• **Data for processing**:
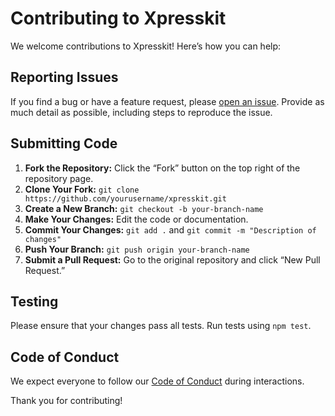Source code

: # Contributing to Xpresskit

We welcome contributions to Xpresskit! Here’s how you can help:

## Reporting Issues

If you find a bug or have a feature request, please [open an issue](https://github.com/the-last-php-bender/xpresskit/issues). Provide as much detail as possible, including steps to reproduce the issue.

## Submitting Code

1. **Fork the Repository:** Click the “Fork” button on the top right of the repository page.
2. **Clone Your Fork:** `git clone https://github.com/yourusername/xpresskit.git`
3. **Create a New Branch:** `git checkout -b your-branch-name`
4. **Make Your Changes:** Edit the code or documentation.
5. **Commit Your Changes:** `git add .` and `git commit -m "Description of changes"`
6. **Push Your Branch:** `git push origin your-branch-name`
7. **Submit a Pull Request:** Go to the original repository and click “New Pull Request.”

## Testing

Please ensure that your changes pass all tests. Run tests using `npm test`.

## Code of Conduct

We expect everyone to follow our [Code of Conduct](CODE_OF_CONDUCT.md) during interactions.

Thank you for contributing!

• **Task prompt**: Give back the material above exactly as it appears, minus any picture.

• **Expected output**:
Source code

: # Contributing to Xpresskit

We welcome contributions to Xpresskit! Here’s how you can help:

## Reporting Issues

If you find a bug or have a feature request, please [open an issue](https://github.com/the-last-php-bender/xpresskit/issues). Provide as much detail as possible, including steps to reproduce the issue.

## Submitting Code

1. **Fork the Repository:** Click the “Fork” button on the top right of the repository page.
2. **Clone Your Fork:** `git clone https://github.com/yourusername/xpresskit.git`
3. **Create a New Branch:** `git checkout -b your-branch-name`
4. **Make Your Changes:** Edit the code or documentation.
5. **Commit Your Changes:** `git add .` and `git commit -m "Description of changes"`
6. **Push Your Branch:** `git push origin your-branch-name`
7. **Submit a Pull Request:** Go to the original repository and click “New Pull Request.”

## Testing

Please ensure that your changes pass all tests. Run tests using `npm test`.

## Code of Conduct

We expect everyone to follow our [Code of Conduct](CODE_OF_CONDUCT.md) during interactions.

Thank you for contributing!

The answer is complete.